Since the dst IP does not live in the current routing table, but the routing engine know the closest interface that match the destination and so on and so forth until the packet is delivered.Just give me a sec I am going through the packet dump.
Thank you again. -
@g405tsh311 said in FW rules not working as dsigned.:
Since the dst IP does not live in the current routing table
Sure it does.. That is what your default route is for.. For anything not attached or or have a direct route to how to get to some IP, send to default gateway..
What he prob meant by this statement
it's then usually routed based on the IP routing table."
Is you can policy route and send traffic out some other gateway that is not your default, based upon some criteria other than destination IP. Say you have multiple wans, or have a vpn. And you want traffic destined for 1.2.3.4 to go out wan 2 vs default wan 1 gateway. Or maybe you want traffic going to port xyz to go out only your vpn. Or maybe you want some IP on your network 192.168.1.100 to always use vpn..
You can create a firewall rule that shoves traffic based on the criteria in the rule out a specific gateway.

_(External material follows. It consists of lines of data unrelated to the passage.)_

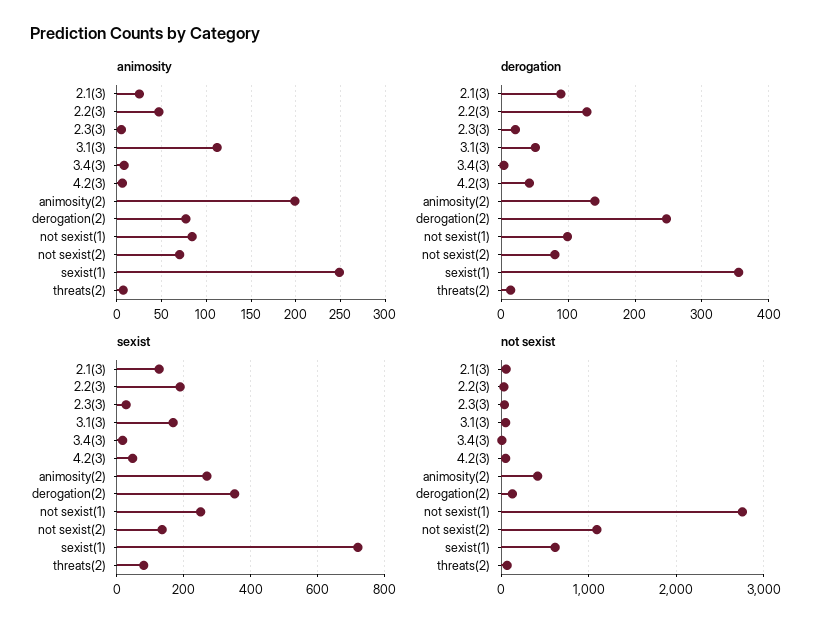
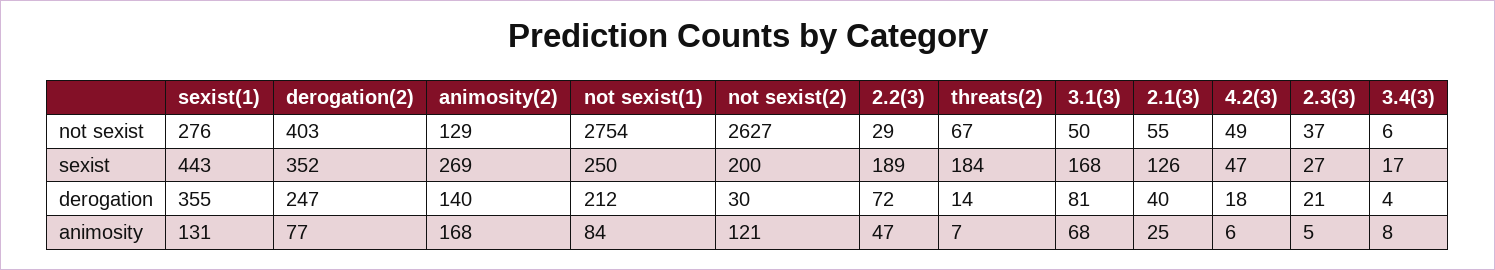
animosity, 3.1(3): 110 -> 68
animosity, animosity(2): 200 -> 168
animosity, not sexist(2): 70 -> 121
animosity, sexist(1): 250 -> 131
derogation, 2.1(3): 90 -> 40
derogation, 2.2(3): 130 -> 72
derogation, 3.1(3): 50 -> 81
derogation, 4.2(3): 40 -> 18
derogation, not sexist(1): 100 -> 212
derogation, not sexist(2): 80 -> 30
sexist, not sexist(2): 140 -> 200
sexist, sexist(1): 720 -> 443
sexist, threats(2): 80 -> 184
not sexist, animosity(2): 400 -> 129
not sexist, derogation(2): 100 -> 403
not sexist, not sexist(2): 1100 -> 2627
not sexist, sexist(1): 600 -> 276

So while yes normally traffic will be routed based on the routing table - it is possible to policy route if you so desire. Most of the time users use this functionality for routing traffic out a vpn. Where pfsense is a client of some vpn service, or server..
know the closest interface that match the destination and so on and so forth until the packet is delivered.
Not sure where you got such an idea. No router/firewall works like that. That I have ever seen - and I have been working with routes and networking since before there was even IPs to route ;) There is either a route where to send the traffic per destination IP, or it is sent out the default route.
Sure if there are multiple routes for a destination, than route will be chosen based on the metric of the route.. But I have never seen anything like this route is "close" lets send traffic out that interface and see if it gets to where it wants to go. Guess not, lets send it out some other route ;)
-
I am unsure where you get that information but the destination IP does not reside in the current routing table. That is why the routing algorithm determine the next hop to pass it to. Using the default route (0.0.0.0) is a clear indication of missing route. Unless you know about a different RFC, I would love to read it.
Every device has its own routing table and no one single router has the entire routing table from source to destination. As I said, in a very over simplistic way. The packet is pass to best found route in the routing table, IP-to-interface. The packet is passed on that inter face which will send the packet to the next hop. This process is repeated until the packet gets to its destination. Over simplistic as well be support the point:
https://youtube.com/watch?v=MZ6xBkjjJrU&ab_channel=ISOTraininginsitute -
Feeling really silly and slow due to my findings....LOL
In any case, I would like to thank everyone for the responses and assistance provided.
After looking at the packet dump and analyzing the network I discover that Win10 was the issue. For some reason the FW was seeing Win10 out sequence and blocking the UDP:43 and TCP:S for TLS over 443/
Now the rules is set as previously presented and working wonderfully!!!
Thank you again guys, much appreciated!!!